Don’t fly high: 7 reasons to lose the booze

Don’t fly high: 7 reasons to lose the booze
By | November 15th, 2009

Don’t drink and fly.

Words to live by, not just if you’re a pilot, but if you’re a passenger.

Sandra Langer explains why: On a recent trip from Amsterdam to New York, she watched a good number of her fellow passengers get hammered. “Red-faced men blocked the aisles, puked in the bathroom and groped the females — along with a laughing crew,” says Langer, a writer who lives in New York.

That’s right, some crewmembers were also inebriated. The trip made a lasting impression on Langer. “Never again will I take a connecting flight through Amsterdam,” she says.

Stories like hers make you wonder if it’s time to limit, or even stop serving alcohol on flights.

Some airlines do. Bahrain’s parliament earlier this year voted to ban alcohol on Gulf Air flights. Other carriers have policies that limit the amount of alcohol that can be served to passengers.

Not that current laws are what you would call permissive. Federal law restricts alcoholic beverages from being served on a plane without proper certification. It forbids alcohol from being given to someone who appears to be intoxicated, is escorting a prisoner or is carrying “a deadly or dangerous weapon.”


When I proposed an alcohol ban on flights more than a decade ago the response from readers was a resounding “no”. But a lot has changed since then. We’ve had a series of drunken-passenger incidents, each one of which leaves you questioning why passengers are allowed to drink on a plane at all. (I asked the Federal Aviation Administration if any changes were planned to current alcohol-related rules. None are.)

Related story:   Stale air up there

I’ve changed, too. Eleven years ago, I would have though nothing of ordering a glass of wine on a flight. The ban idea? That just made for an interesting story in 1998. But today, as the father of three who doesn’t drink much anymore, I can see the wisdom of abstaining for a few hours on the plane — if not longer.

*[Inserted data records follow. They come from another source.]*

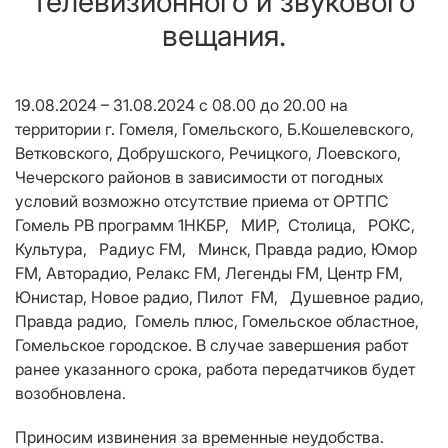
телевизионного и звукового
вещания.
19.08.2024 – 31.08.2024 с 08.00 до 20.00
на
территории
г. Гомеля, Гомельского, Б.Кошелевского,
Ветковского, Добрушского, Речицкого, Лоевского,
Чечерского районов в зависимости от погодных
условий возможно отсутствие приема от ОРТПС
Гомель РВ программ 1НКБР, МИР, Столица, РОКС,
Культура, Радиус FM, Минск, Правда радио, Юмор
FM, Авторадио, Релакс FM, Легенды FM, Центр FM,
Юнистар, Новое радио, Пилот FM, Душевное радио,
Правда радио, Гомель плюс, Гомельское областное,
Гомельское городское. В случае завершения работ
ранее указанного срока, работа передатчиков будет
возобновлена.
Приносим извинения за временные неудобства.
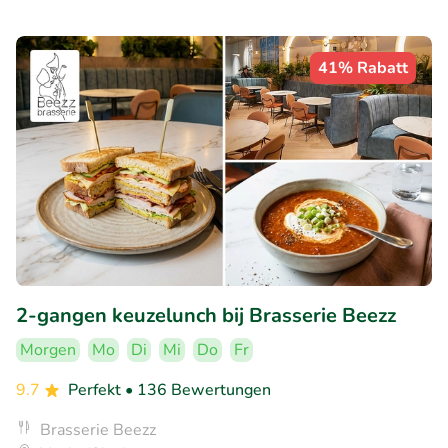
41% Rabatt
2-gangen keuzelunch bij Brasserie Beezz
Morgen
Mo
Di
Mi
Do
Fr
9.7
Perfekt
• 136 Bewertungen
Brasserie Beezz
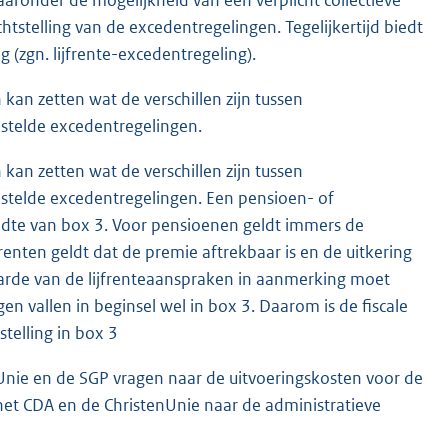
tstelling van de excedentregelingen. Tegelijkertijd biedt
 (zgn. lijfrente-excedentregeling).
kan zetten wat de verschillen zijn tussen
estelde excedentregelingen.
kan zetten wat de verschillen zijn tussen
estelde excedentregelingen. Een pensioen- of
wijdte van box 3. Voor pensioenen geldt immers de
frenten geldt dat de premie aftrekbaar is en de uitkering
aarde van de lijfrenteaanspraken in aanmerking moet
vallen in beginsel wel in box 3. Daarom is de fiscale
stelling in box 3
nUnie en de SGP vragen naar de uitvoeringskosten voor de
 het CDA en de ChristenUnie naar de administratieve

Here are a few reasons for keeping the cocktails grounded:

1. Alcohol heightens a stressful experience.
Unless you haven’t flown in a few years, you probably know that air travel is getting more stressful. Alcohol can make it worse, say experts. “Drinking on planes has unique hazards, particularly as flying becomes more stressful,” says Karen Sternheimer, a sociologist who teaches at the University of Southern California. “If there is a long delay on the tarmac the irritation can be magnified by alcohol.” At a bare minimum, passengers need to be sober enough to understand and cooperate with crew instructions. “Under increasingly stressful conditions, too much alcohol can make a simple annoyance into a serious problem,” she adds.

2. There’s nowhere to run.
Anywhere else, you can walk away from an unruly drunk. But not on a plane. “It’s a metal tube and blasting off at hundreds of miles per hour,” says Jeffrey Lord, a veteran frequent flier based in Burlington, Vt. (Lord believes alcohol isn’t the only problem on a plane. “How about spending hours strapped in with these stressed-out companions with nothing other than caffeinated beverages being served?” he asks. Good point.)



  • JG45

    Out of 14 transatlantic flights – four extremely unpleasant experiences caused by excessive amounts of alcohol consumed by – gasp! – EUROPEANS.  7+ hours of drunks behind me pushing and pulling my seat, being loud, threatening to throw up, being told by the cabin crew they were cut off, being told by the cabin crew AGAIN not to go to other sections of the plane to try to get more alcohol.  Spending 7+ hours with the smell of someone’s vomit right next to me.  The loud beligerence of a “wine connoissuer” complaining about the poor vintage being served and the slow service in general (Sorry, sir – but when you sit in the last row, you have to expect to be, well, last.)  That last one, BTW, was business class. 

    Maybe I just have bad flight karma.   
     
    If a person can’t go seven hours without a drink to calm down, flying is *not* the problem.  If flying makes a person nervous, as a doctor to provide two (2) tranquilizers.  One for the flight out.  One for the flight back.
     
    Airlines claim “there aren’t that many incidents”.  Tell me, how many incidents have there been with nail clippers?  None.  But I can’t take them on board. 
     
    And what really knocks my socks off about the whole airline “safety” B.S.?:  I can’t take a lighter, knitting needles, a bottle of water, nail file or clippers, too much hair gel, moisturizer, hand sanitizer etc. through Security.  But I can buy all the makings of a molotov cocktail in duty free and get $h!t-faced on the flight.  Somebody needs to explain that to me.